*DIRECTION*: Please recast the entries below as a numbered list, starting at the line that contains "pose: elev=137.4 azim=146.7" and stopping after the line that contains "Dot at: (336, 208)". Include only those lines, and leave out any blank lines.

>> start DATA TO USE

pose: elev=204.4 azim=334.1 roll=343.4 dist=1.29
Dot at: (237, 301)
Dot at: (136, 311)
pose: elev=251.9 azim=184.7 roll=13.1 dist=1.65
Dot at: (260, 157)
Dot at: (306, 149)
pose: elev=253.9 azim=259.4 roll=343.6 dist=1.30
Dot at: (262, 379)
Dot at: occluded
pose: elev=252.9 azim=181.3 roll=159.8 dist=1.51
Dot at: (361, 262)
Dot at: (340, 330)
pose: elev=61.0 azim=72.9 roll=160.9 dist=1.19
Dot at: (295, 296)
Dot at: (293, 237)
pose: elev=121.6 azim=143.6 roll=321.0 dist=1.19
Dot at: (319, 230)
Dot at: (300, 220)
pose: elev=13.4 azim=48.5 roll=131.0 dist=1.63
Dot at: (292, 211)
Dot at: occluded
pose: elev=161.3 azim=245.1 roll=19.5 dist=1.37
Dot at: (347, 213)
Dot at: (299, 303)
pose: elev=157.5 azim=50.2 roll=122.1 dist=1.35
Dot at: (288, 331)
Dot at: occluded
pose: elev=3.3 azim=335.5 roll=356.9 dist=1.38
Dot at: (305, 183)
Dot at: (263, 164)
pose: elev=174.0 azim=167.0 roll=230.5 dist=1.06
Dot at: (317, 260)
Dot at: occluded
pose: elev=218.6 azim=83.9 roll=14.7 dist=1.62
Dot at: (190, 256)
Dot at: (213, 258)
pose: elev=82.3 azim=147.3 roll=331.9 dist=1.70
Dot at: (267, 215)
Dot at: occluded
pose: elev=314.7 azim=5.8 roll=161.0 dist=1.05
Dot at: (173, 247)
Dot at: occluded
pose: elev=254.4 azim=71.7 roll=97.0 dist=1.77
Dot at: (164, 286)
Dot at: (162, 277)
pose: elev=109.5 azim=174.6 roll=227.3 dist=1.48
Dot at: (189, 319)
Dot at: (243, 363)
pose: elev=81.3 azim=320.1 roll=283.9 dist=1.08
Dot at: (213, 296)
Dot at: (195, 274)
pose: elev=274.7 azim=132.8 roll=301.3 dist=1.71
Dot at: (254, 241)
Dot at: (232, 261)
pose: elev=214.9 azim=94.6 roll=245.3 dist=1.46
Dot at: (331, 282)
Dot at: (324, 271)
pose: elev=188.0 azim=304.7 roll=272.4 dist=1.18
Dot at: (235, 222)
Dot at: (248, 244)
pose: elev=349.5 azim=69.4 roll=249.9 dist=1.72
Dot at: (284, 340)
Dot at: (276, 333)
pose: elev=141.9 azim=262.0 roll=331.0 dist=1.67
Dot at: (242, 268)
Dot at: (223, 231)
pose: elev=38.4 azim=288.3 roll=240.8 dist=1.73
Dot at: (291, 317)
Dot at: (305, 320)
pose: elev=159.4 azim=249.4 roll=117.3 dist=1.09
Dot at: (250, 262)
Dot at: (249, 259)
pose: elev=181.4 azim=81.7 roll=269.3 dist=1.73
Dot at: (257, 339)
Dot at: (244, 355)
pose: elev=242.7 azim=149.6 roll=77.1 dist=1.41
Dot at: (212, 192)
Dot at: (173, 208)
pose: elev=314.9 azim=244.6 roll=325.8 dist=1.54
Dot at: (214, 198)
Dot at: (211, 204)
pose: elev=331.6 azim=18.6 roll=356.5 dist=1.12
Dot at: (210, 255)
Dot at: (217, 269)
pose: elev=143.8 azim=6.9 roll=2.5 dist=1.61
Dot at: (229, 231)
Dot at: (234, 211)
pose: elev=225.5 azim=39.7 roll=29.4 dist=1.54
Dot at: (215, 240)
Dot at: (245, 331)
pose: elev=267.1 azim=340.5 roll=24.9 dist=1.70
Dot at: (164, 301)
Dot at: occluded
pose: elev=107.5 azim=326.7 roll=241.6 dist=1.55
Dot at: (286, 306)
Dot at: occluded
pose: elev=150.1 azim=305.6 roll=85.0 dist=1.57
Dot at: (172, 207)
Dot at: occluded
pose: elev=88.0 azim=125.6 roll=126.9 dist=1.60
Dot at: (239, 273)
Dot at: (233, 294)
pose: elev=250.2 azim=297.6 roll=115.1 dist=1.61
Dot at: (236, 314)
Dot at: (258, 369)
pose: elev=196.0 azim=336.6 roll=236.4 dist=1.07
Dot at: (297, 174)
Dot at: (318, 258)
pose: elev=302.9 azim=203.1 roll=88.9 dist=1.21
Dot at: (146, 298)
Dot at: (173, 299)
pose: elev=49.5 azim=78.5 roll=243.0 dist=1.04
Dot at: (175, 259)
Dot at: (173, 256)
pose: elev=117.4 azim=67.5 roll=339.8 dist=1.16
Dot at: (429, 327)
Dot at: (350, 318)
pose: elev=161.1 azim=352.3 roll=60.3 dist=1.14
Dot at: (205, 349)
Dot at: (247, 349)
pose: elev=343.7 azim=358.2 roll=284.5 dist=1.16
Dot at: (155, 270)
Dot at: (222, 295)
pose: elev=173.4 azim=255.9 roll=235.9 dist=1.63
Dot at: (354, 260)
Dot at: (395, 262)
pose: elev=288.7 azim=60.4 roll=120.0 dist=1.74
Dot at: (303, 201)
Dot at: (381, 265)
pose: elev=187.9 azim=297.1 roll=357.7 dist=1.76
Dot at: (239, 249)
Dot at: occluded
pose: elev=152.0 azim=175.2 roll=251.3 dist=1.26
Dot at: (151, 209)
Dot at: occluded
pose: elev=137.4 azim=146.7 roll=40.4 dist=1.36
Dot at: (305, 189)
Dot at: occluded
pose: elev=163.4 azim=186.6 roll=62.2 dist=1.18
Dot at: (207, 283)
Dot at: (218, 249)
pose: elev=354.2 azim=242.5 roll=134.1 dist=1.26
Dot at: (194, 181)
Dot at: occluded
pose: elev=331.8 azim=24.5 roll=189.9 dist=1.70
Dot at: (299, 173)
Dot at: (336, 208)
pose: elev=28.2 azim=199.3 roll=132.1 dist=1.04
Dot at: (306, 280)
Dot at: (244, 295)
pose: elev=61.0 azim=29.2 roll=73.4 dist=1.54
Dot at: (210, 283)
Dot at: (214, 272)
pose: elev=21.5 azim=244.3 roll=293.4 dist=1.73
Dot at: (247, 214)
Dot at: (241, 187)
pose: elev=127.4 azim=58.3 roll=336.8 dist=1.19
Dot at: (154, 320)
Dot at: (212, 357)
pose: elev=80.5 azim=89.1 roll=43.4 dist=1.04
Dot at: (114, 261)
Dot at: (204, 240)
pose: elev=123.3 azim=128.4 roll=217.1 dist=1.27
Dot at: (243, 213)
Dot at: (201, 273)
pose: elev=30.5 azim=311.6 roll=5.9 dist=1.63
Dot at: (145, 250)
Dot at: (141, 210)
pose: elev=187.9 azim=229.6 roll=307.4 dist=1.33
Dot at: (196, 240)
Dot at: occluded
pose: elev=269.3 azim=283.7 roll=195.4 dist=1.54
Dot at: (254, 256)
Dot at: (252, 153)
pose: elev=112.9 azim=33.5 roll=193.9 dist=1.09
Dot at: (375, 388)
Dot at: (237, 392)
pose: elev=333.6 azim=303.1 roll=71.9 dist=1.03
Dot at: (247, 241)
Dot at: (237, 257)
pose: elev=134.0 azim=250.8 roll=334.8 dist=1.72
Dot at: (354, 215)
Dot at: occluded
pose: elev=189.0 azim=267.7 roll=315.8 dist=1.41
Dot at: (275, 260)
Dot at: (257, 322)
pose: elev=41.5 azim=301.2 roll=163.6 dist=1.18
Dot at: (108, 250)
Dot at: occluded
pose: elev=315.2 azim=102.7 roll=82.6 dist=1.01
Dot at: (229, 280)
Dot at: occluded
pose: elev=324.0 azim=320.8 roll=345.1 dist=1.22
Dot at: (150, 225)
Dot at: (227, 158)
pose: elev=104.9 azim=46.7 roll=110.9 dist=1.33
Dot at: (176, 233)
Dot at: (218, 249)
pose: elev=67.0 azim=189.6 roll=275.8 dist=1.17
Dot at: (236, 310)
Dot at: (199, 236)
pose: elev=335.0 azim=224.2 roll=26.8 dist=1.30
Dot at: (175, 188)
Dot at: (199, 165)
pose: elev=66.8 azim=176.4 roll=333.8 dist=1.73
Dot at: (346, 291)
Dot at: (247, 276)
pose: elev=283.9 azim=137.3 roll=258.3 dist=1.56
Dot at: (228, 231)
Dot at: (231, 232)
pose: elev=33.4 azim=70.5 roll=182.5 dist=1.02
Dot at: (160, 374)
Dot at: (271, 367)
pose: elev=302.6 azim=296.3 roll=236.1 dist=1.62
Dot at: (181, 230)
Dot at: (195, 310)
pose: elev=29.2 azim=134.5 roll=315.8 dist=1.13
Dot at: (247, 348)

>> end DATA TO USE

*RESULT FOR THIS TASK*:
1. pose: elev=137.4 azim=146.7 roll=40.4 dist=1.36
2. Dot at: (305, 189)
3. Dot at: occluded
4. pose: elev=163.4 azim=186.6 roll=62.2 dist=1.18
5. Dot at: (207, 283)
6. Dot at: (218, 249)
7. pose: elev=354.2 azim=242.5 roll=134.1 dist=1.26
8. Dot at: (194, 181)
9. Dot at: occluded
10. pose: elev=331.8 azim=24.5 roll=189.9 dist=1.70
11. Dot at: (299, 173)
12. Dot at: (336, 208)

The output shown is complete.